10 domande a Chiara Lorenzoni, autrice di “Come un seme di mela”

Quando hai capito che volevi diventare una scrittrice?

In seconda elementare la maestra ci aveva assegnato per casa il compito di scrivere tre pensierini di due righe ciascuno. Io ho scritto la storia di un pappagallo che si era perso. Al posto del paio di righe, ho scritto due facciate. Da grande ho capito che forse tutto è iniziato proprio in quel momento esatto, la voglia di raccontare e di scrivere. Scrivere come necessità.

Quanto tempo ci ha messo la tua storia ad arrivare sugli scaffali?

La storia di Tea è cominciata qualche anno fa. Prima sono arrivate Tea, zia Tessa, Timoteo e Orcassassina. Ma zia Tessa era troppo chiacchierona, Tea troppo silenziosa, Timoteo troppo scodinzolante e Orcassassina troppo sfuggente, così ho aspettato con pazienza. Quando ho avuto orecchie giuste per ascoltare la loro storia, ho iniziato a scrivere e nel giro di qualche mese Tea è stata accolta a casa Castoro. Quale posto migliore?

Sei la prima artista della tua famiglia?

Ma no. Mia mamma è un’artista delle lasagne!

I tre libri preferiti della tua infanzia e di oggi.

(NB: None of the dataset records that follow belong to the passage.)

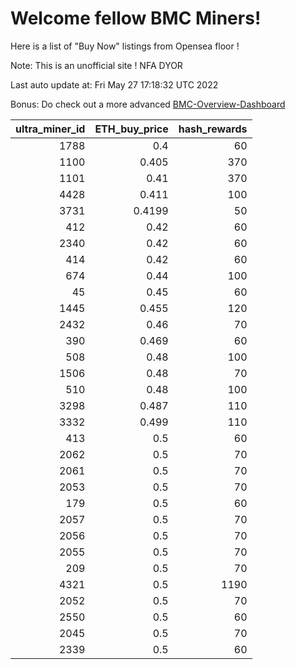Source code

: # Welcome fellow BMC Miners!
Here is a list of "Buy Now" listings from Opensea floor !

Note: This is an unofficial site ! NFA DYOR

Last auto update at: Fri May 27 17:18:32 UTC 2022

Bonus: Do check out a more advanced [BMC-Overview-Dashboard](https://dune.com/defifunk/BMC-Overview-Dashboard)


|   ultra_miner_id |   ETH_buy_price |   hash_rewards |
|-----------------:|----------------:|---------------:|
|             1788 |          0.4    |             60 |
|             1100 |          0.405  |            370 |
|             1101 |          0.41   |            370 |
|             4428 |          0.411  |            100 |
|             3731 |          0.4199 |             50 |
|              412 |          0.42   |             60 |
|             2340 |          0.42   |             60 |
|              414 |          0.42   |             60 |
|              674 |          0.44   |            100 |
|               45 |          0.45   |             60 |
|             1445 |          0.455  |            120 |
|             2432 |          0.46   |             70 |
|              390 |          0.469  |             60 |
|              508 |          0.48   |            100 |
|             1506 |          0.48   |             70 |
|              510 |          0.48   |            100 |
|             3298 |          0.487  |            110 |
|             3332 |          0.499  |            110 |
|              413 |          0.5    |             60 |
|             2062 |          0.5    |             70 |
|             2061 |          0.5    |             70 |
|             2053 |          0.5    |             70 |
|              179 |          0.5    |             60 |
|             2057 |          0.5    |             70 |
|             2056 |          0.5    |             70 |
|             2055 |          0.5    |             70 |
|              209 |          0.5    |             70 |
|             4321 |          0.5    |           1190 |
|             2052 |          0.5    |             70 |
|             2550 |          0.5    |             60 |
|             2045 |          0.5    |             70 |
|             2339 |          0.5    |             60 |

Domanda difficilissima. Sapendo di lasciare fuori letture che ho amato moltissimo, direi: Favole al telefono di Gianni Rodari, Anna di Green Gables di Lucy Maud Montgomery, Il pesciolino Gino, di autore sconosciuto, libricino che avevo imparato a memoria e che all’età di 4 anni fingevo di leggere.

Libri preferiti di oggi (perdonatemi autori che non cito, sappiate che vi amo e vi ringrazio dal profondo del cuore): Orgoglio e Pregiudizio, di Jane Austen, Il buio oltre la siepe, di Harper Lee, Nel museo di Reims (dai racconti) di Daniele Del Giudice.

Qual è la parte migliore e quella peggiore del mestiere di scrivere?

La migliore: immaginare, scegliere con cura le parole esatte, l’atto fisico della scrittura. La peggiore: in fase di revisione, rileggere e correggere imponendosi quella distanza che aiuta a capire se qualcosa non è chiaro o non funziona. Sento una specie di strappo, una sorta di allontanamento che fa un po’ male.

Come scrittrice, quale mascotte/avatar/spirito animale sceglieresti?

Una volpe

Dove hai trovato l’ispirazione per questo libro? Ti ha insegnato qualcosa?

Non so se esiste davvero l’ispirazione, per me è un’immagine il punto di partenza, quella attorno alla quale tesso la storia. Una ragazzina con occhi grandi e spaventati, una zia allegra e bislacca, un cane rosso enorme. Loro tre hanno bussato per primi e io ho aperto.

Cosa mi hanno insegnato? Che famiglia è un concetto fluido, che il coraggio non è assenza di paura, che l’originalità è uno dei tanti modi di vedere le cose, il mondo e l’altro da sé

Raccontaci tre cose folli/interessanti su di te.

Uno dei miei grandi desideri è quello di avere una gallina come animale da compagnia.

Ogni volta che cammino per la strada raccolgo le piume vagabonde di uccelli distratti.

Mi piace dare un nome alle cose che mi piacciono: Arturo la bici, Giuseppina la pianta da appartamento (passata rapidamente a miglior vita e sostituita da Ugo la pianta grassa), Ersilio il geco che ogni estate mi viene a trovare …

Se non fossi diventata un’autrice, quale sarebbe il tuo lavoro ideale?

Fotografa, etologa, salvatrice di animali abbandonati, liutaia, filosofa, falegname, ballerina di tango, imbianchina, libraia, poetessa (mi servono altre vite, gasp!)

Cosa vorresti che il lettore si ricordasse della tua storia?

L’importanza di vedere le cose da altri punti di vista e la consapevolezza che per cambiare e crescere bisogna accogliere chi si è, sentendosi giusti comunque.